> Work order 1
Answer the following from the text on the history of oil wells:
(a) In what year were the earliest known oil wells drilled in China?
(b) By which century had distillation become available in Western Europe?
(c) In what year did Marco Polo visit Baku?
> Work order 2
Write the next part of the text on the history of oil wells, beginning after its final sentence.

+++ Page excerpt +++

An oil well is a general term for any boring through the earth's surface that is designed to find and produce petroleum oil hydrocarbons. Usually some natural gas is produced along with the oil. A well that is designed to produce mainly or only gas may be termed a gas well.

History

The earliest known oil wells were drilled in China in 347 CE. They had depths of up to about 800 feet (240 m) and were drilled using bits attached to bamboo poles. The oil was burned to evaporate brine and produce salt. By the 10th century, extensive bamboo pipelines connected oil wells with salt springs. The ancient records of China and Japan are said to contain many allusions to the use of natural gas for lighting and heating. Petroleum was known as burning water in Japan in the 7th century.

The Middle East's petroleum industry was established by the 8th century, when the streets of the newly constructed Baghdad were paved with tar, derived from petroleum that became accessible from natural fields in the region. Petroleum was distilled by the Persian alchemist Muhammad ibn Zakarīya Rāzi (Rhazes) in the 9th century, producing chemicals such as kerosene in the alembic ( al-ambiq ), and which was mainly used for kerosene lamps. Arab and Persian chemists also distilled crude oil in order to produce flammable products for military purposes. Through Islamic Spain, distillation became available in Western Europe by the 12th century.

Some sources claim that from the 9th century, oil fields were exploited in the area around modern Baku, Azerbaijan, to produce naphtha for the petroleum industry. These fields were described by Marco Polo in the 13th century, who described the output of those oil wells as hundreds of shiploads. When Marco Polo in 1264 visited the Azerbaijani city of Baku, on the shores of the Caspian Sea, he saw oil being collected from seeps. He wrote that "on the confines toward Geirgine there is a fountain from which oil springs in great abundance, inasmuch as a hundred shiploads might be taken from it at one time."

+++ Data supplied +++

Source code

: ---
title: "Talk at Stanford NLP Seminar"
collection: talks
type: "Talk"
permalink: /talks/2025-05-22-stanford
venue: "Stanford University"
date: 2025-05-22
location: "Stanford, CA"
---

+++

> Answer section 1
(a) 347 CE
(b) The 12th century
(c) 1264

> Answer section 2
Shallow pits were dug at the Baku seeps in ancient times to facilitate collecting oil, and hand-dug holes up to 35 meters (115 ft) deep were in use by 1594. These holes were essentially oil wells. Apparently 116 of these wells in 1830 produced 3,840 metric tons (about 28000 barrels) of oil. In 1849, Russian engineer F.N. Semyenov used a cable tool to drill an oil well on the Apsheron Peninsula, ten years before Colonel Drake's famous well in Pennsylvania. Also, offshore drilling started up at Baku at Bibi-Eibat field near the end of the 19th century, about the same time that the first offshore oil well was drilled in 1896 at Summerland field on the California Coast.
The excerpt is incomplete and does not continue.